── Texte fourni ──

Expo d’eau, c’est leurre

EDITO JUIN-JUILLET 2008 Les gens de Saragosse sont fiers de (...)

EDITO JUIN-JUILLET 2008

Les gens de Saragosse sont fiers de leur exposition internationale. On les comprend, on est content pour eux. Non pas à cause de cette “fiesta del agua” qui célèbre l’eau et le développement durable. Pour eux, ça serait presque secondaire. Mais parce que leur cité peut grâce à cet événement donner d’elle une image résolument moderne et séduisante.

D’autres villes espagnoles, avant elle, avaient déjà su profiter de ce genre d’occasion historique (et de l’argent qui va avec, bien sûr) pour ravaler et rajeunir façades et infrastructures : Séville et son Exposition universelle, Barcelone et ses Jeux olympiques, Valence et son America’s Cup. Les organisateurs de cette nouvelle exposition internationale n’ont jamais caché leur ambition. L’Expo 2008, lit-on dans le dossier de presse, met en évidence « le niveau de développement et de stabilité de l’Espagne, sa place comme destination touristique mondiale de premier ordre et son expérience dans l’organisation de grands événements ».

Grâce à toutes sortes de fonds publics et privés dont une part serait restée sans cela inaccessible, Saragosse - cinquième cité d’Espagne avec ses 650’000 habitants - a pu faire d’une pierre deux coups : mener à terme ses propres projets et organiser son rendez-vous international. La voilà donc riche aujourd’hui d’une nouvelle gare pour trains rapides et d’une bretelle d’autoroute enjambant l’Ebre, d’un fleuve dont les rives ont été réhabilitées et les méandres revitalisés, ainsi que d’un immense espace qui – une fois la parenthèse Expo refermée – sera reconverti en palais des congrès, centre d’affaires, quartier administratif, aires de loisirs, parc naturel. La totale ou presque.

───

▶ [Problème posé]:
Extrayez l'éditorial sur l'Expo 2008 de Saragosse, ci-dessus, dans son intégralité, s'il vous plaît, sans rien y modifier.

── Lignes de données ──

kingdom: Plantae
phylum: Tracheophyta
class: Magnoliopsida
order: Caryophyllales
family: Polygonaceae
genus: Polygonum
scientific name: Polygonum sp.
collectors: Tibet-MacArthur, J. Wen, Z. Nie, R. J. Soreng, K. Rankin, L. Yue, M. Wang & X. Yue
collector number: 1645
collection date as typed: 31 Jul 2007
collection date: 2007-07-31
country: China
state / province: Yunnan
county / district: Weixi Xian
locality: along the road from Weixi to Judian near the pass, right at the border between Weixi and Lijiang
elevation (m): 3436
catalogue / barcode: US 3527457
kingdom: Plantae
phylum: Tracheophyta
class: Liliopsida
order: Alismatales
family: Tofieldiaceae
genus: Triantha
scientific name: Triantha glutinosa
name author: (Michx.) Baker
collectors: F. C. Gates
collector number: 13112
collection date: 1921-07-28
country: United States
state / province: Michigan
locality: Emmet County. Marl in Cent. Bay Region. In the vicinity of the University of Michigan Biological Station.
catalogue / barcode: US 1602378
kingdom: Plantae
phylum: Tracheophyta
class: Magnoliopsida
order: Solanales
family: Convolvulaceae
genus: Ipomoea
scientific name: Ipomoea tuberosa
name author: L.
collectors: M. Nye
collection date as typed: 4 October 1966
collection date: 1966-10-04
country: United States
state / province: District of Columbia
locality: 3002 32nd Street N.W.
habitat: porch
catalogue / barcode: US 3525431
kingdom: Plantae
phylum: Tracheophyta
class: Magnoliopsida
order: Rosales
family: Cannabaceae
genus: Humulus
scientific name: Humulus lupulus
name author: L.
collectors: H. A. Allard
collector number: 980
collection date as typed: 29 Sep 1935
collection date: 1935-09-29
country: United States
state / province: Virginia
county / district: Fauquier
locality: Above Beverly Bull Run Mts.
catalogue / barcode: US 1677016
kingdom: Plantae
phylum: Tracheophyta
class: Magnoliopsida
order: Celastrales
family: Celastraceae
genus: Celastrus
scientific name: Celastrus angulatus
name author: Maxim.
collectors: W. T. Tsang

───

▶ [Corrigé]:
Expo d’eau, c’est leurre

EDITO JUIN-JUILLET 2008 Les gens de Saragosse sont fiers de (...)

EDITO JUIN-JUILLET 2008

Les gens de Saragosse sont fiers de leur exposition internationale. On les comprend, on est content pour eux. Non pas à cause de cette “fiesta del agua” qui célèbre l’eau et le développement durable. Pour eux, ça serait presque secondaire. Mais parce que leur cité peut grâce à cet événement donner d’elle une image résolument moderne et séduisante.

D’autres villes espagnoles, avant elle, avaient déjà su profiter de ce genre d’occasion historique (et de l’argent qui va avec, bien sûr) pour ravaler et rajeunir façades et infrastructures : Séville et son Exposition universelle, Barcelone et ses Jeux olympiques, Valence et son America’s Cup. Les organisateurs de cette nouvelle exposition internationale n’ont jamais caché leur ambition. L’Expo 2008, lit-on dans le dossier de presse, met en évidence « le niveau de développement et de stabilité de l’Espagne, sa place comme destination touristique mondiale de premier ordre et son expérience dans l’organisation de grands événements ».

Grâce à toutes sortes de fonds publics et privés dont une part serait restée sans cela inaccessible, Saragosse - cinquième cité d’Espagne avec ses 650’000 habitants - a pu faire d’une pierre deux coups : mener à terme ses propres projets et organiser son rendez-vous international. La voilà donc riche aujourd’hui d’une nouvelle gare pour trains rapides et d’une bretelle d’autoroute enjambant l’Ebre, d’un fleuve dont les rives ont été réhabilitées et les méandres revitalisés, ainsi que d’un immense espace qui – une fois la parenthèse Expo refermée – sera reconverti en palais des congrès, centre d’affaires, quartier administratif, aires de loisirs, parc naturel. La totale ou presque.